* REQUIRED ACTION *
What is needed here is every line of the records that includes "просто".
++++++++
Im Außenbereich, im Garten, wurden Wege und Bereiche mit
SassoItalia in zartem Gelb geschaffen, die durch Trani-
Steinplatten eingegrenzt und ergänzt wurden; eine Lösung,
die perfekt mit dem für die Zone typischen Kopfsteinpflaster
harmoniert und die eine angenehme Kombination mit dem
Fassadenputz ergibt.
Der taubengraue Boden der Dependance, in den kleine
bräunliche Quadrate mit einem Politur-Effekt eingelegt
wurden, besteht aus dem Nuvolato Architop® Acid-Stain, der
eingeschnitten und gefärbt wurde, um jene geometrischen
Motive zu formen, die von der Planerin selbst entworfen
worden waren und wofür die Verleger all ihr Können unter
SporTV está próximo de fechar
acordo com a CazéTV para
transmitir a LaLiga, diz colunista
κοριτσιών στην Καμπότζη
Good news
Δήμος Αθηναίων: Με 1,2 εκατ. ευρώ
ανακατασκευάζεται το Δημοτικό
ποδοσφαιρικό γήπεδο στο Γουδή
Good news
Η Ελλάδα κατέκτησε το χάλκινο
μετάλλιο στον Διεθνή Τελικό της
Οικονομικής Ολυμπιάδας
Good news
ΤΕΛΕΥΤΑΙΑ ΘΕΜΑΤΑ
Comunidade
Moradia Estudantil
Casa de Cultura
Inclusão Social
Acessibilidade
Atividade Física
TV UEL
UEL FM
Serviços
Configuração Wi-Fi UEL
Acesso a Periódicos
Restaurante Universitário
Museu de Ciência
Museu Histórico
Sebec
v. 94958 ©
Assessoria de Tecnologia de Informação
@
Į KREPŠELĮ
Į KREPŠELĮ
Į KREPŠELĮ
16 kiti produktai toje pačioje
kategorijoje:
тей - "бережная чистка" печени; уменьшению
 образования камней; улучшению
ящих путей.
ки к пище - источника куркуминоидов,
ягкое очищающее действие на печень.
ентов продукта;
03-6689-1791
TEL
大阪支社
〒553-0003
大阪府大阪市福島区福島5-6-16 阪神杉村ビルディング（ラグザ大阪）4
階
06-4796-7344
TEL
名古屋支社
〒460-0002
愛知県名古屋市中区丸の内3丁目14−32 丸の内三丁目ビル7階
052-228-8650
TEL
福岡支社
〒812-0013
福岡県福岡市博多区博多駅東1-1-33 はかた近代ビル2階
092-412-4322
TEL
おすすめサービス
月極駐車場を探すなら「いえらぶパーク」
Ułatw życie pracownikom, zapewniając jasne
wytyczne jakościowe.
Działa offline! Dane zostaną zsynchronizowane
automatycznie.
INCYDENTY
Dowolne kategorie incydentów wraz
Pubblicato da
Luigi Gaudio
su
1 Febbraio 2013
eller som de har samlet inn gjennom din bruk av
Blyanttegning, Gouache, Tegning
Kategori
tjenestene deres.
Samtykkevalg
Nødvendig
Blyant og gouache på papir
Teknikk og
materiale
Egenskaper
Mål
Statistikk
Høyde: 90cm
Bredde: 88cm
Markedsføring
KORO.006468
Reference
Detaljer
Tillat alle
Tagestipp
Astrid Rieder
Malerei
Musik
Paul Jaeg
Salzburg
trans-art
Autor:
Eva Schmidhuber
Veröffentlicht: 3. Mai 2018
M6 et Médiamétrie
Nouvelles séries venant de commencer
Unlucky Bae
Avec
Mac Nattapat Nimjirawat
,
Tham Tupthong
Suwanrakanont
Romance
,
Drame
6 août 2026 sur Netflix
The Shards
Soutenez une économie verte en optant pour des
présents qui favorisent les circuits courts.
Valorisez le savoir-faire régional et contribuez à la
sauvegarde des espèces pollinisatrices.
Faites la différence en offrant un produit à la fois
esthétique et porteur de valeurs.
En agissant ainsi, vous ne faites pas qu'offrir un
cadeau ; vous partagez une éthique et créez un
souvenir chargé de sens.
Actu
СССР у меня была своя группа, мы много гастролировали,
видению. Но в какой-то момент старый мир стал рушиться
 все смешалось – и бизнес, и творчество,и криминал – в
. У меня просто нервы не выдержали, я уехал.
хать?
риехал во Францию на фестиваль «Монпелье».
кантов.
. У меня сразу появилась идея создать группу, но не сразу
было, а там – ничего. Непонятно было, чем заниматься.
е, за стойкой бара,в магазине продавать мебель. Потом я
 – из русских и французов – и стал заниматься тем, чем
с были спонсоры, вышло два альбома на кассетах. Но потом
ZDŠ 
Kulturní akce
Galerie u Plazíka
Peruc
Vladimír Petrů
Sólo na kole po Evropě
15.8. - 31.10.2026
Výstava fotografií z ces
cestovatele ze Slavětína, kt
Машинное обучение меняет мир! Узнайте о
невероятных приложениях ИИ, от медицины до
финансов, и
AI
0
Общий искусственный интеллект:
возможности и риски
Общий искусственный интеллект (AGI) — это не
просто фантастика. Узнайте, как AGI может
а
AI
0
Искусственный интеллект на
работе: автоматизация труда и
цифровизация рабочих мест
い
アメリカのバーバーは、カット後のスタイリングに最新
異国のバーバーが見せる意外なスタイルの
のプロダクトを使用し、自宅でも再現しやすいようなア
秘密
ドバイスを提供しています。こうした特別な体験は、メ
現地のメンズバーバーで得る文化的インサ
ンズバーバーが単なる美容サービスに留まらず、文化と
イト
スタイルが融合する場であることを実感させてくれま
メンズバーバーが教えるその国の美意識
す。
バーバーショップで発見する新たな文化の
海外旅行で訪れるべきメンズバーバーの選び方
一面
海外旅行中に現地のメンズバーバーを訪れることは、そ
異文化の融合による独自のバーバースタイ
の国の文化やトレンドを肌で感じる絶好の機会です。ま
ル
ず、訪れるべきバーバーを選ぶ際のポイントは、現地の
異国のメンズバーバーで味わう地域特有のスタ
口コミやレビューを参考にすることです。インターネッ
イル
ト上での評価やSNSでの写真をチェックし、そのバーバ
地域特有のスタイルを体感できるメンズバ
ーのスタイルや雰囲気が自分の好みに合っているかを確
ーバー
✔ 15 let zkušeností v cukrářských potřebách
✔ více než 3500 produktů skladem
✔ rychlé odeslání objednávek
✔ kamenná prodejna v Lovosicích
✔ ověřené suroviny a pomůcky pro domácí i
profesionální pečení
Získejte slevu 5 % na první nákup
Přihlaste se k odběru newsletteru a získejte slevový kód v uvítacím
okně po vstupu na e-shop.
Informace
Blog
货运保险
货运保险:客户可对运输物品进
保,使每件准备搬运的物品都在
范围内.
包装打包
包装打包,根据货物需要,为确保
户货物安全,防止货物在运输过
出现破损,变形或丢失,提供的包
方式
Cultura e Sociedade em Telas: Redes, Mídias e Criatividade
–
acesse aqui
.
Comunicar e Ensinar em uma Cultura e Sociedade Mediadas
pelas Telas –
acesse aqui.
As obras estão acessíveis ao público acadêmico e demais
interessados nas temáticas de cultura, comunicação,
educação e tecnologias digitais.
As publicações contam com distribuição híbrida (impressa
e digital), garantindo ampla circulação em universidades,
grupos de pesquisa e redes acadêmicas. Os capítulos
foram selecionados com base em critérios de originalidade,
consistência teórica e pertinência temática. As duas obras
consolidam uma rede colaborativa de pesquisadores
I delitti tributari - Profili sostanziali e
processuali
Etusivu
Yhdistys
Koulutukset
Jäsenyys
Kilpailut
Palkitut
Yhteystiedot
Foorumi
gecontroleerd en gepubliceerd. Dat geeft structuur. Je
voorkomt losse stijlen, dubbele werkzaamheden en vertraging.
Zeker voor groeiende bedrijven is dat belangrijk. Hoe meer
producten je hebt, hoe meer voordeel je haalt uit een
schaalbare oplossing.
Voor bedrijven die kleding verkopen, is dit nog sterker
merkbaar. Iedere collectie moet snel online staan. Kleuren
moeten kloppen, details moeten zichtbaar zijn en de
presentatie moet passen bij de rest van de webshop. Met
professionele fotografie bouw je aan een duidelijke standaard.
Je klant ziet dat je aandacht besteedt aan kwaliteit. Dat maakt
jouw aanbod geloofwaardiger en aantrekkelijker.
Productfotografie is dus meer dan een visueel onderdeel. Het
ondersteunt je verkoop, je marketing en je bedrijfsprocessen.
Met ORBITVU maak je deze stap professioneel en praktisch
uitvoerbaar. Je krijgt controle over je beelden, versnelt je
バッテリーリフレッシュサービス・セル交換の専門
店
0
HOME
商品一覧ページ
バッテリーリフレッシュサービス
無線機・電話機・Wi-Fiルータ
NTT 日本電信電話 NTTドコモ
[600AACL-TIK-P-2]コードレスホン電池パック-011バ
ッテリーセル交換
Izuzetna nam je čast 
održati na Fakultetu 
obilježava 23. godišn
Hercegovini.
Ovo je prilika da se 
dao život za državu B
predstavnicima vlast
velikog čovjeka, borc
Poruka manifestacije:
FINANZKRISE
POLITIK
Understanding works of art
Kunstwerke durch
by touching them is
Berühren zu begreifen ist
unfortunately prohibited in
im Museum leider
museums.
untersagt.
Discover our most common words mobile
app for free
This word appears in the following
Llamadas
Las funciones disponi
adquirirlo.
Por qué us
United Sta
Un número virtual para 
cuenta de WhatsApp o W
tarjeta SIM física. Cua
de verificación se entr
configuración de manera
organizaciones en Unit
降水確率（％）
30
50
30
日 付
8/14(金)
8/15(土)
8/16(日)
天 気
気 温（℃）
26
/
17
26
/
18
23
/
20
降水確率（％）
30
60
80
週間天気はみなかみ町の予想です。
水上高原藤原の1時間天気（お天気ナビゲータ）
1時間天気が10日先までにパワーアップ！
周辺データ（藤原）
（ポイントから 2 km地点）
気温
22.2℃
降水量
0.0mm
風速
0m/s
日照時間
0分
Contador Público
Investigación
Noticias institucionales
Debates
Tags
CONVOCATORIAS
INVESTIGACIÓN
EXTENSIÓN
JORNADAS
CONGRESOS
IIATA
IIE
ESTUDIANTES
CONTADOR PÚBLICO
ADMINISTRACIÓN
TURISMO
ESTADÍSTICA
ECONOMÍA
++++++++
* YOUR SOLUTION *
. У меня просто нервы не выдержали, я уехал.
просто фантастика. Узнайте, как AGI может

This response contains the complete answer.